Equity Crowdfunding Pros and Cons
Equity crowdfunding presents entrepreneurs with an opportunity to raise capital for their startup or small business. In the past several years, crowdfunding has gained popularity as an alternative to traditional business financing methods. While equity crowdfunding provides entrepreneurs with a wonderful opportunity to raise much-needed capital, it often requires them to allocate a portion of equity in their companies to the investors. Here are the pros and cons of equity crowdfunding.
Lets Examine the Pros and Cons of Equity Crowdfunding
Pros of Equity Crowdfunding
One of the most important aspects of equity crowdfunding is the ability to raise large sums of money for a startup. Reputable online crowdfunding platforms are generating millions of dollars from angel investors and accredited investors. Some entrepreneurs receive as much as $500,000 to $1 million in capital from their crowdfunding efforts. If entrepreneurs present a strong fundraising campaign and clearly outline their business and their strategy, they may gain plenty of interest from investors.

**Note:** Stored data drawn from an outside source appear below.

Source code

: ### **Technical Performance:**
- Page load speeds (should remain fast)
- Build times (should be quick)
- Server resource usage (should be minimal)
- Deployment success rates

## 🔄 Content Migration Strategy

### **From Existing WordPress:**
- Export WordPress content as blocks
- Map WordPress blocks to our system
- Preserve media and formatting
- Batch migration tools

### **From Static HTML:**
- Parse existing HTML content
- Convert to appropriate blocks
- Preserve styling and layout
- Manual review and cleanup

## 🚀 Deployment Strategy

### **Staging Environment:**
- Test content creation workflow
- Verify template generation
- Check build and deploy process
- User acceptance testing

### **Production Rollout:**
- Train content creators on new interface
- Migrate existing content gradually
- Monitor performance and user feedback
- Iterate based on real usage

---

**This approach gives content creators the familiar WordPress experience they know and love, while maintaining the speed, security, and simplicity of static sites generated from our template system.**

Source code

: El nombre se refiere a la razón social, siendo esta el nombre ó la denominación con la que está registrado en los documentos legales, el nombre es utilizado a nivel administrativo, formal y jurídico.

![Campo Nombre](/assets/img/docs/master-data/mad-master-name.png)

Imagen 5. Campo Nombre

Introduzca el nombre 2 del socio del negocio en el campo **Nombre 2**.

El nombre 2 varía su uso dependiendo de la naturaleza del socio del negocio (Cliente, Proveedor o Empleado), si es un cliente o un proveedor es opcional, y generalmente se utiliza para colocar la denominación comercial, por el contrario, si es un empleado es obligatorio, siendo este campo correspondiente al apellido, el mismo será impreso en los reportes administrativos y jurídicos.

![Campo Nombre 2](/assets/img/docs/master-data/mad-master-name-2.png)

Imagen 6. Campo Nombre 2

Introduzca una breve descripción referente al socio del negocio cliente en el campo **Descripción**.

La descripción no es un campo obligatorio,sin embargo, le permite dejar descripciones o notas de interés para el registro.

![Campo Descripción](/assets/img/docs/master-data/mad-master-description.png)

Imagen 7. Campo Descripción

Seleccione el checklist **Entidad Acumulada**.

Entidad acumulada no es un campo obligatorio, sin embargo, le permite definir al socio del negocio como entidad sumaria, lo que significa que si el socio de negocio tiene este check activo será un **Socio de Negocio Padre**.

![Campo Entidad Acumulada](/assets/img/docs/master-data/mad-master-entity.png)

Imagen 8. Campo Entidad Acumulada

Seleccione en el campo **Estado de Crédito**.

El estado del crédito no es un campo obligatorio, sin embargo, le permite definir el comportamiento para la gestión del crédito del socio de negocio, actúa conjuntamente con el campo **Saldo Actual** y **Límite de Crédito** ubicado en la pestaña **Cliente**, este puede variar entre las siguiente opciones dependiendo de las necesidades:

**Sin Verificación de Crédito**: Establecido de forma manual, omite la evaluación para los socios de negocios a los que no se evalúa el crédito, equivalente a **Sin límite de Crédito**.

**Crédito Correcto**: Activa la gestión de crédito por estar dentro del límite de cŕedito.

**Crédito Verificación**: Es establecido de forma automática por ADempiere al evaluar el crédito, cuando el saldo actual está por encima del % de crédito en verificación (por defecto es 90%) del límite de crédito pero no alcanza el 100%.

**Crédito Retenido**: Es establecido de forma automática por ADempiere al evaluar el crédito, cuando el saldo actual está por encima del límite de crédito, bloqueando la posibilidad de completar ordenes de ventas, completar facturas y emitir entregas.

One other advantage of equity crowdfunding is easier investor management. Many entrepreneurs receive capital from several individual investors and must manage the demands of each investor. Equity crowdfunding platforms usually pool the funds into one individual investment, which narrows the reporting requirements of the entrepreneur or business owner into one single contact.
Cons of Equity Crowdfunding
One problem many entrepreneurs face during their campaign is the increased transparency of crowdfunding. Many entrepreneurs are not comfortable publicizing their business ideas or their financial histories for everyone to see.
Another problem with equity crowdfunding is business owners and entrepreneurs must allocate a portion of the equity in their business to the investors. Entrepreneurs must decide if giving up a portion of their businesses is worth it in the long run. It is best to look at the “value play” of the investment, which is the amount of value the business receives in return for a portion of the equity in the business.